Before coming to the World Bank Group, Alexander was a counsel in the New York office of the international law firm O'Melveny & Myers, where he represented Fortune 100 corporations, non-profit organizations, and individuals in criminal and congressional investigations. He had a significant pro bono practice, providing legal assistance to Holocaust survivors, the disabled, and families of deceased military veterans. He also served as a law clerk to Judge Barrington Parker on the U.S. Court of Appeals for the Second Circuit and to judges at the United Nations International Criminal Tribunal for Rwanda.
Prior to his legal career, Alexander served as a legislative assistant for foreign policy and veterans affairs, speechwriter, and deputy communications director to U.S. Senator Charles Schumer; and as a special assistant to the Commissioners of the Departments of Transportation and Consumer Affairs at the City of New York, where he was an Urban Fellow. He also served as a communications consultant to the 2004 and 2006 federal election campaigns of Canadian Prime Minister Paul Martin.

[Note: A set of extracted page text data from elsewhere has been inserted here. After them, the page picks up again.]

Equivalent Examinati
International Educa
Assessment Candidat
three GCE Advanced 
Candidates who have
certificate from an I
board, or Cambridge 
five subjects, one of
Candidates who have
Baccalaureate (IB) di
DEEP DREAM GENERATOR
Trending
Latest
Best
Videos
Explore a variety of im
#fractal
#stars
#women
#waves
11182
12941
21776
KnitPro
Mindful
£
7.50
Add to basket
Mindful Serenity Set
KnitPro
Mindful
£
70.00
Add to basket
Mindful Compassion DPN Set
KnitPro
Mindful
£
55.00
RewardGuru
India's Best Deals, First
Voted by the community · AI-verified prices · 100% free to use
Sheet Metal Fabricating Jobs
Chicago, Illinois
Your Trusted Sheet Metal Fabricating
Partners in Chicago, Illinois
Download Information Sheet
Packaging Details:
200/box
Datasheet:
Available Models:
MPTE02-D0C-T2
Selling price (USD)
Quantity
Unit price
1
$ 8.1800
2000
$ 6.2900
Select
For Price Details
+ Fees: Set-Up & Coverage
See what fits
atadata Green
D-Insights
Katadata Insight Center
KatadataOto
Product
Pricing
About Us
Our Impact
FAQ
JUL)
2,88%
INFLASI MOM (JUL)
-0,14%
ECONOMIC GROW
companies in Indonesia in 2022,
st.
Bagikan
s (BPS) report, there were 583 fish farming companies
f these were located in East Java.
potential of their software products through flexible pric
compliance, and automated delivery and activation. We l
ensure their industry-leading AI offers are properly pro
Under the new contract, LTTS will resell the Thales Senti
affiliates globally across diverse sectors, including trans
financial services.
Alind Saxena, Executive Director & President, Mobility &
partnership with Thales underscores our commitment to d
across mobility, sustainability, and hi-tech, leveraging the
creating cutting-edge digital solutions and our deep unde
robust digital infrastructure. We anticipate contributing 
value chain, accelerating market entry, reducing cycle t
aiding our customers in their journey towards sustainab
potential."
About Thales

Alexander holds degrees in history, international relations and law from Yale, Oxford and Harvard, and is a term member of the Council on Foreign Relations. He was born in New York City, grew up in Toronto, and currently lives in Washington, DC.
After graduating from the University of California at Santa Cruz, Amy began her career in publishing as a Gal Friday at Writers House, a full service-literary agency, where she is now chairman. Early on, she founded the company's now-thriving children's department. Over the last thirty years, she has developed a diverse client list including bestselling authors Nora Roberts and Dave Barry, and Newbery Award winners Sharon Creech and Jack Gantos.